Too busy to concentrate on news that doesn’t fit, the Times featured another front page story in which the terrorist is portrayed as a victim, this one set in Gitmo. The story begins:
The facts of Omar Ahmed Khadr’s case are grim. The shrapnel from the grenade he is accused of throwing ripped through the skull of Sgt. First Class Christopher J. Speer, who was 28 when he died.
To American military prosecutors, Mr. Khadr is a committed Al Qaeda operative, spy and killer who must be held accountable for killing Sergeant Speer in 2002 and for other bloody acts he committed in Afghanistan.
But there is one fact that may not fit easily into the government’s portrait of Mr. Khadr: He was 15 at the time.
Not only a mere teen, Khadr is:
the youngest detainee at Guantanamo Bay, nearly blind in one eye from injuries sustained during the July 2002 firefight in which Sergeant Speer was mortally wounded and another American soldier was severely injured. Last week, Mr. Khadr said he wanted to fire all of his American lawyers, and some of them said they understood why he might distrust Americans after five years at Guantanamo. (Emphasis added.)
His lawyer, Muneer I. Ahmad is – surprise! – an associate professor at the American University Washington College of Law.

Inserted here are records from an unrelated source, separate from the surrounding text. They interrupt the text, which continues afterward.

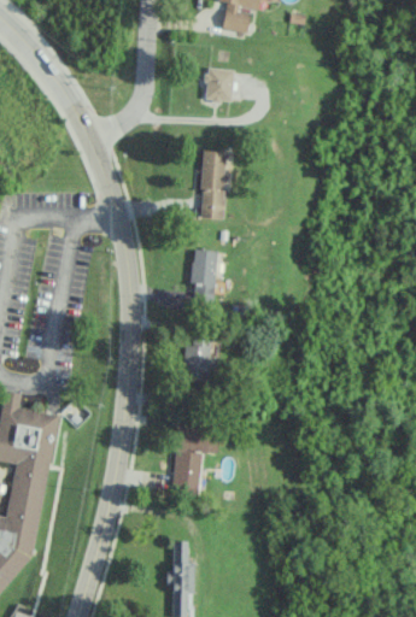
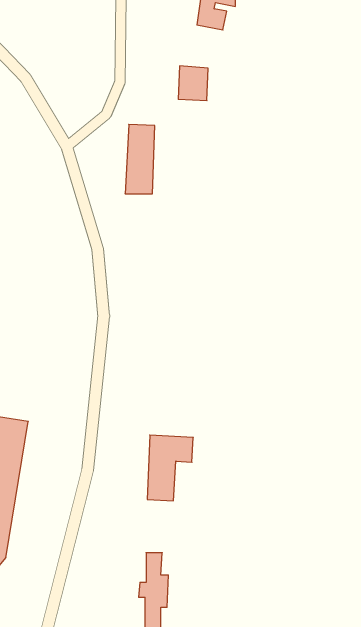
building: [199,151,228,218] -> [125,124,155,194]
building: [189,248,218,298] -> none
building: [182,342,211,383] -> none

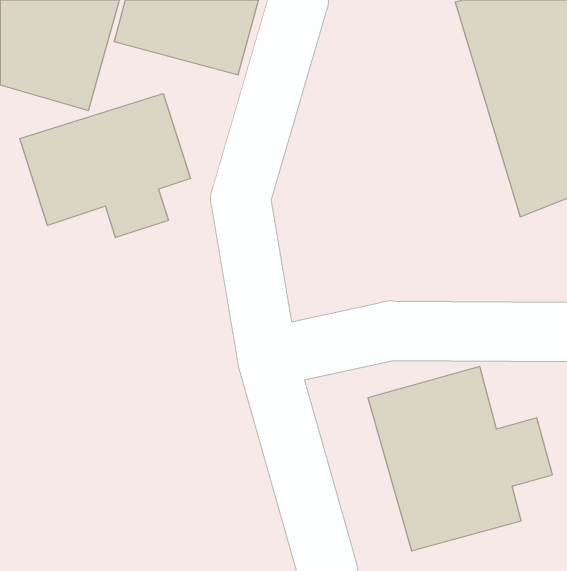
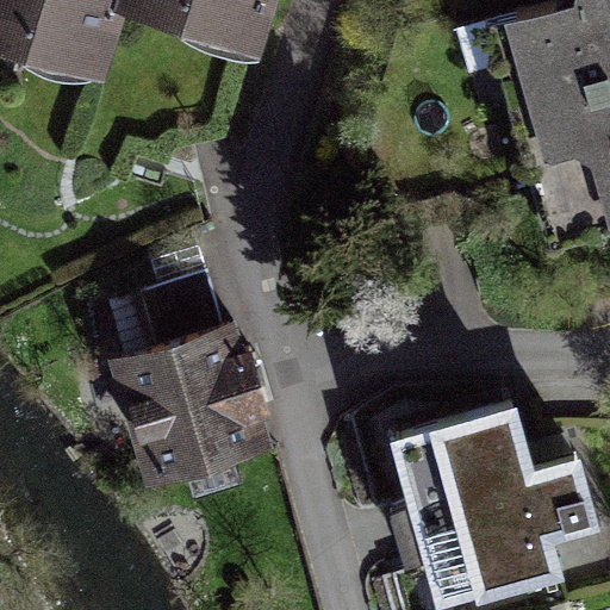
building: [20,94,191,238] -> none
building: none -> [114,267,259,454]

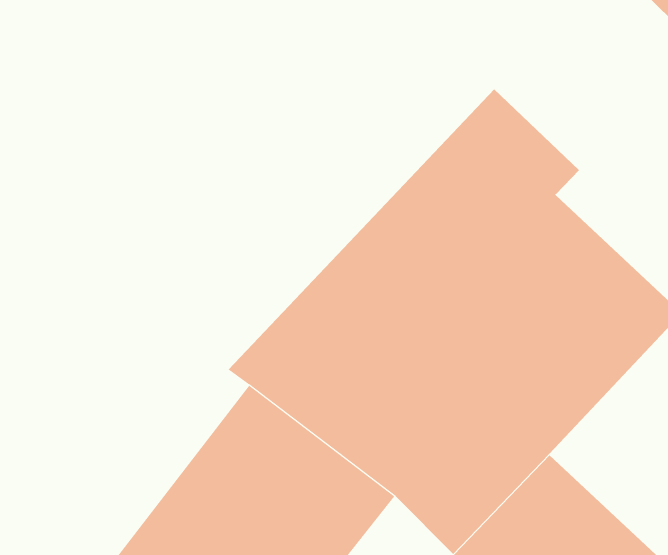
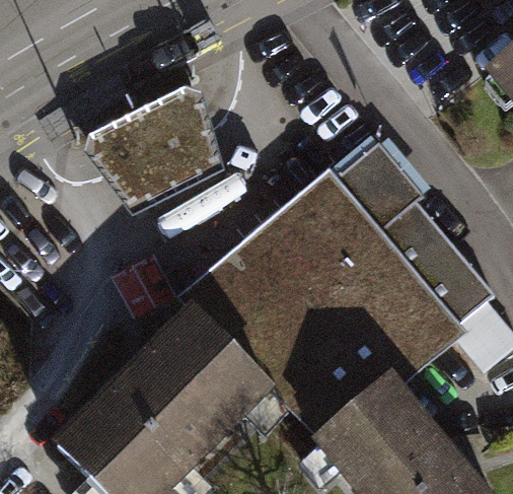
building: none -> [78,82,218,210]

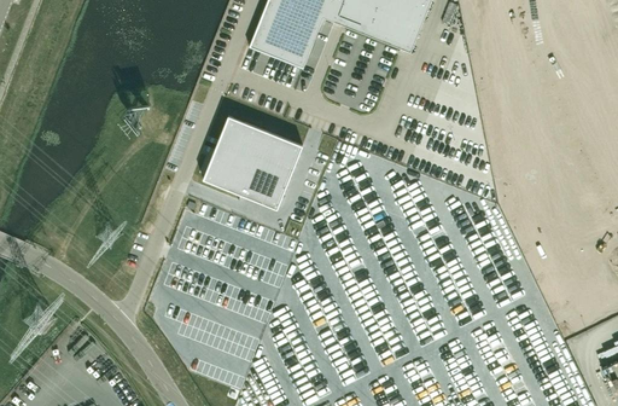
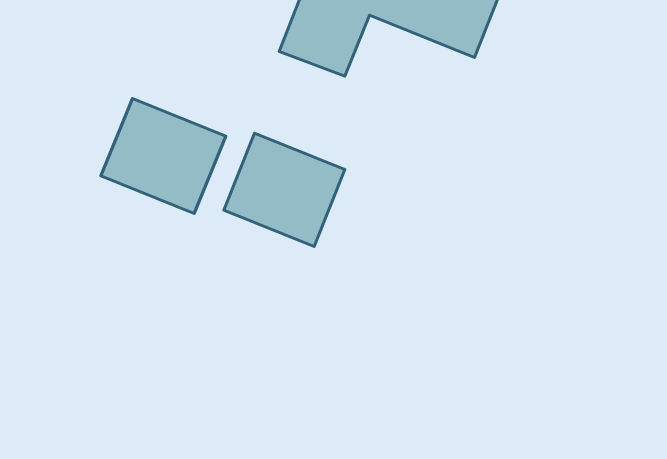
building: none -> [101,99,226,213]

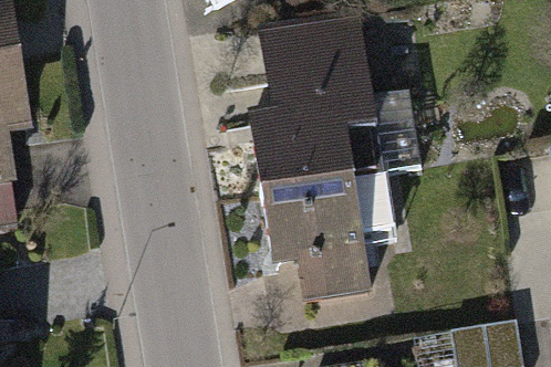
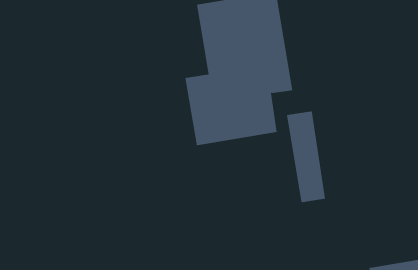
building: [258,175,370,300] -> none

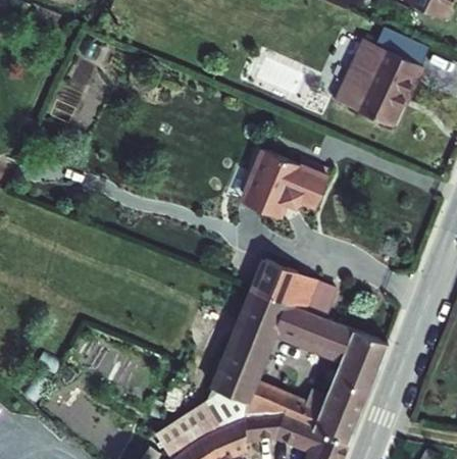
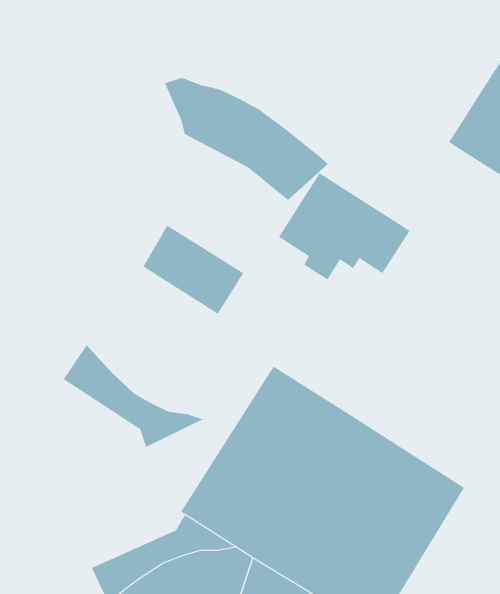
building: none -> [164,77,328,201]
building: [253,251,319,303] -> [142,225,244,315]
building: none -> [63,344,204,448]

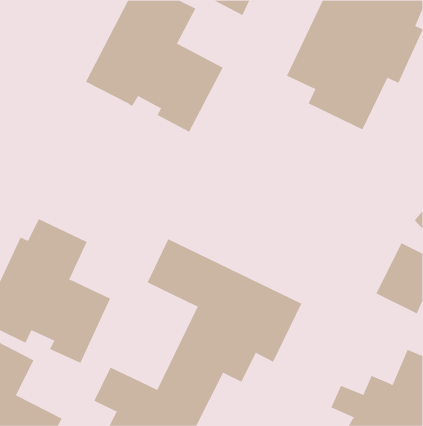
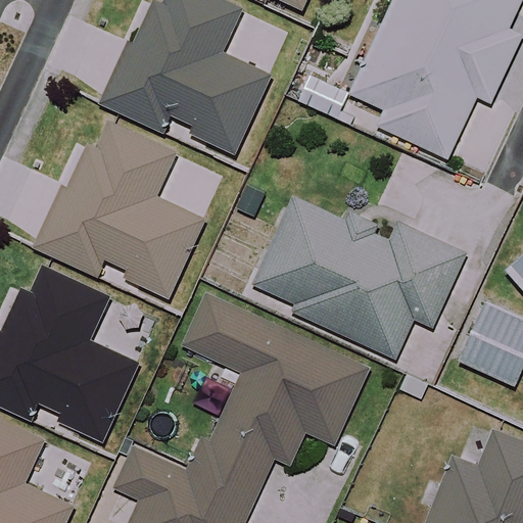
building: none -> [36,120,201,298]
building: none -> [253,196,465,356]

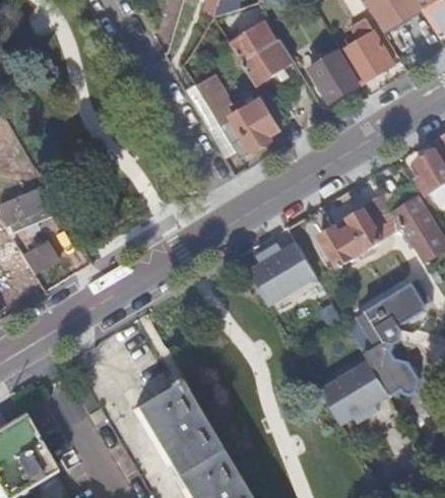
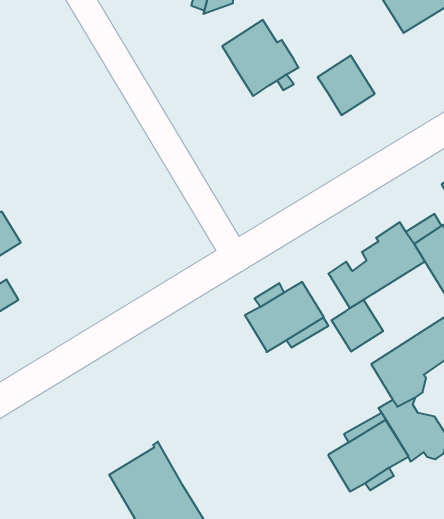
building: [343,17,393,82] -> none
building: [196,73,281,157] -> none
building: none -> [332,300,383,352]

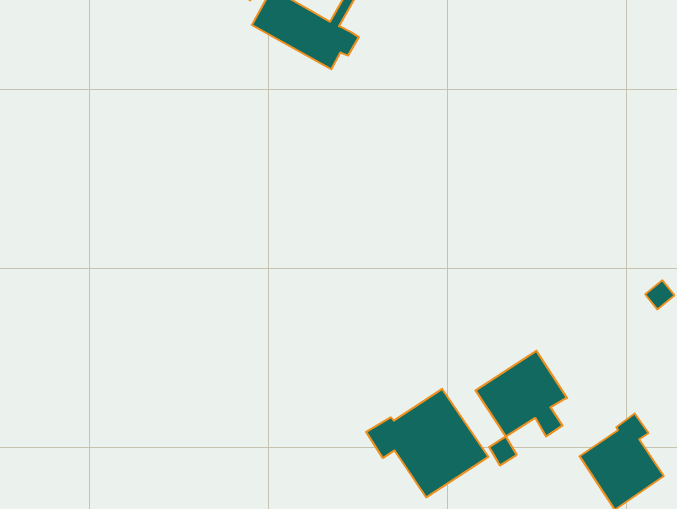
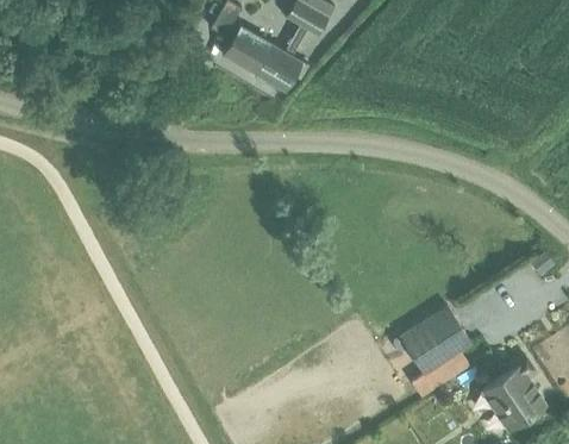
building: [366,389,488,497] -> none

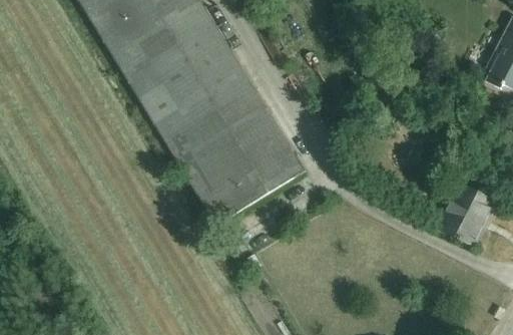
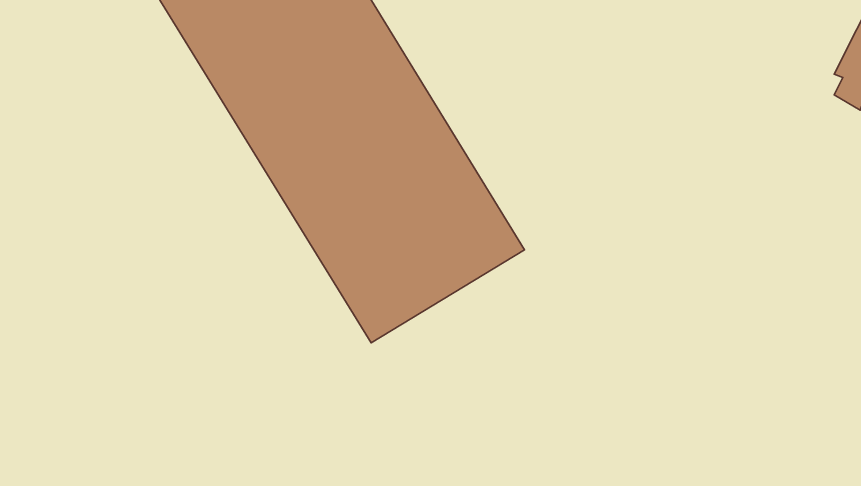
building: [437,183,497,245] -> none

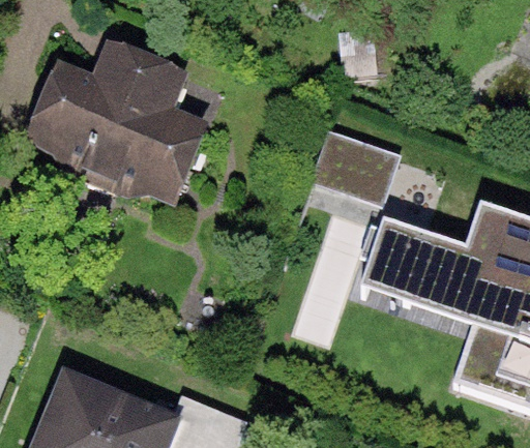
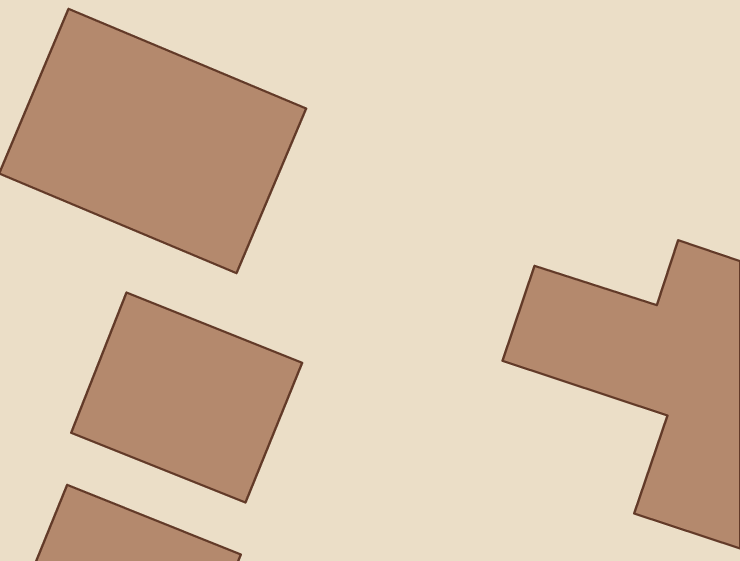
building: [310,133,398,209] -> none
building: none -> [71,292,302,503]

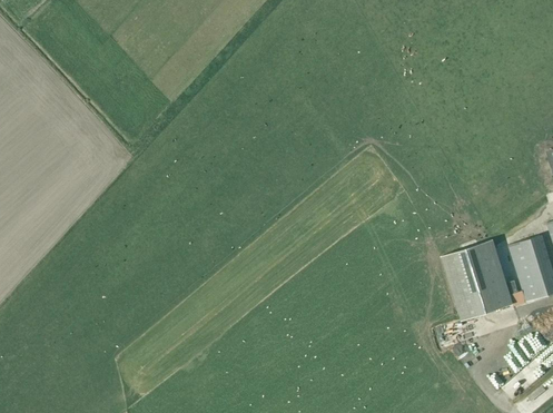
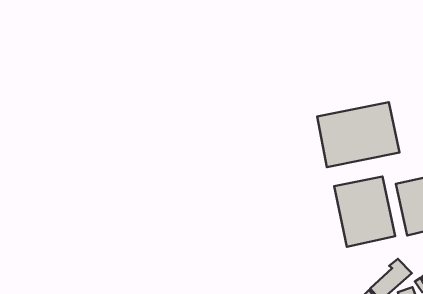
building: none -> [317,102,399,167]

Saith Ahmad, “If Omar had had his free choice, what he would have chosen to do is ride horses, play soccer and read Harry Potter books.”
Another innocent betrayed by Bush’s War on Terror! Just like Hillary Clinton.
Only in the 17th and 18th paragraphs of the story do we learn Omar’s father, Ahmed Said Khadr, was a “senior deputy to Osama bin Laden,” and one of his brothers told the Canadian Broadcasting Corporation, “We are an al-Qaeda family.”
Moreover, the story grudgingly acknowledges international law does not forbid the United States from doing precisely what it is with Omar. Not only is this a non-story, it is an old non-story. FrontPage Magazine covered The Littlest Jihadist as early as 2002 and has run numerous stories about this extremist family, with its extensive ties to the 9/11 plotters. But to the Times, his alleged suffering trumps the suffering of its own readers.
In addition to this meager coverage of a legitimate threat, the NYT editorial page had not a single editorial on the threat to its readers’ hometown, although Sunday’s issue had three editorials targeting President Bush, Dick Cheney, and the “harsh” jurisprudence of Clarence Thomas.
The decisions to put a story portraying the plight of Guantanamo Bay’s beleaguered terrorist population on page one and to ignore the JFK plot in its editorial coverage were transparently political moves. While Muslim extremists wage a hot war against the United States – often centered in one of the bluest cities of the nation – the Left sees its war on President Bush as infinitely more important. Why do anything that would put the spotlight on terrorism, vindicate the present administration, or – worse yet – perhaps elect a Republican in 2008? The NYT would not take that chance, and it had no difficulty altering its news coverage to fit that political template.
Ultimately, said Mark J. Mershon, the assistant director in charge of the FBI’s New York office, the JFK plotters based their actions on “a pattern of hatred toward the United States and the West in general.” One suspects the same could be said of the New York Times.